▶ _TASK REQUIREMENTS_: Output every entry exactly as written, but omit the pictures.

▶ _RAW DATA_:
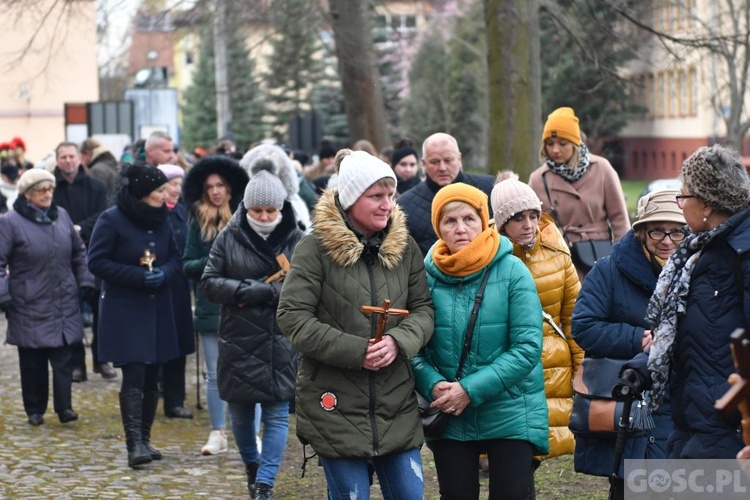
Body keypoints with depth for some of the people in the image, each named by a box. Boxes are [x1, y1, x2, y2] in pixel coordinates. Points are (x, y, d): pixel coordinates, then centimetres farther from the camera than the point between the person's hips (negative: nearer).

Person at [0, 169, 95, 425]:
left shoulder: (62, 216, 7)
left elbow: (79, 252, 17)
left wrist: (85, 282, 11)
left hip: (64, 304, 3)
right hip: (30, 306, -3)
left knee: (64, 357, -3)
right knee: (33, 361, 4)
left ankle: (64, 406, 0)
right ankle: (35, 410, 16)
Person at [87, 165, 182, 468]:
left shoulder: (162, 220, 9)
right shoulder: (111, 220, -9)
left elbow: (175, 258, 14)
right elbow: (96, 262, -10)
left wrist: (164, 273, -10)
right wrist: (139, 276, -18)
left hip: (158, 309, 6)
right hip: (124, 310, -6)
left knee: (151, 377, 8)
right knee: (133, 375, -14)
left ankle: (144, 439, 18)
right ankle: (134, 444, -15)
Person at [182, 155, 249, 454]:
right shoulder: (198, 222, 7)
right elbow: (187, 264, 5)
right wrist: (209, 263, -13)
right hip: (210, 306, 2)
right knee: (214, 374, 7)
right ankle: (217, 434, 14)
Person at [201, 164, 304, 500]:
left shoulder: (296, 240, -4)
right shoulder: (229, 237, 0)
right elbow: (209, 281, -2)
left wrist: (263, 292, -18)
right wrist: (246, 290, -17)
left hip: (281, 342, -2)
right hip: (238, 340, 2)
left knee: (277, 414, -3)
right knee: (240, 411, 14)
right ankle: (251, 464, 38)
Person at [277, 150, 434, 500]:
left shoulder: (404, 247, 6)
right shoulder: (316, 248, -8)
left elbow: (423, 309, 7)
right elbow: (292, 317, -12)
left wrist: (398, 341, -15)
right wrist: (355, 351, -19)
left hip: (396, 404, 4)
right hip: (335, 405, -4)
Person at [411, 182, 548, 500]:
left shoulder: (511, 271, -8)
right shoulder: (427, 275, -2)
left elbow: (528, 347, -13)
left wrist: (471, 389, -18)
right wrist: (433, 384, -20)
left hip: (510, 415, -2)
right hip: (450, 418, 2)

▶ _ANSWER TO THIS EXERCISE_:
Body keypoints with depth for some of the people in the image, each named by a box. Boxes are [x1, y1, x2, y2] in pixel coordinates. Points are (x, y, d): pixel coordinates, then centimetres farther from the camera than the point between the person's hips (negative: nearer).

Person at [0, 169, 95, 425]:
left shoulder: (62, 216, 7)
left elbow: (79, 252, 17)
left wrist: (85, 282, 11)
left hip: (64, 304, 3)
right hip: (30, 306, -3)
left knee: (64, 357, -3)
right knee: (33, 361, 4)
left ankle: (64, 406, 0)
right ankle: (35, 410, 16)
Person at [87, 165, 182, 468]:
left shoulder: (162, 220, 9)
right shoulder: (111, 220, -9)
left elbow: (175, 258, 14)
right elbow: (96, 262, -10)
left wrist: (164, 273, -10)
right wrist: (139, 276, -18)
left hip: (158, 309, 6)
right hip: (124, 310, -6)
left knee: (151, 377, 8)
right knee: (133, 375, -14)
left ankle: (144, 439, 18)
right ankle: (134, 444, -15)
Person at [182, 155, 249, 454]:
right shoulder: (198, 222, 7)
right elbow: (187, 264, 5)
right wrist: (209, 263, -13)
right hip: (210, 306, 2)
right knee: (214, 374, 7)
right ankle: (217, 434, 14)
Person at [201, 164, 304, 500]:
left shoulder: (296, 240, -4)
right shoulder: (229, 237, 0)
right elbow: (209, 281, -2)
left wrist: (263, 292, -18)
right wrist: (246, 290, -17)
left hip: (281, 342, -2)
right hip: (238, 340, 2)
left knee: (277, 414, -3)
right knee: (240, 411, 14)
right ankle: (251, 464, 38)
Person at [277, 150, 434, 500]:
left shoulder: (404, 247, 6)
right shoulder: (316, 248, -8)
left elbow: (423, 309, 7)
right elbow: (292, 317, -12)
left wrist: (398, 341, -15)
right wrist: (355, 351, -19)
left hip: (396, 404, 4)
right hip: (335, 405, -4)
Person at [411, 182, 548, 500]:
left shoulder: (511, 271, -8)
right shoulder: (427, 275, -2)
left elbow: (528, 347, -13)
left wrist: (471, 389, -18)
right wrist: (433, 384, -20)
left hip: (510, 415, -2)
right hip: (450, 418, 2)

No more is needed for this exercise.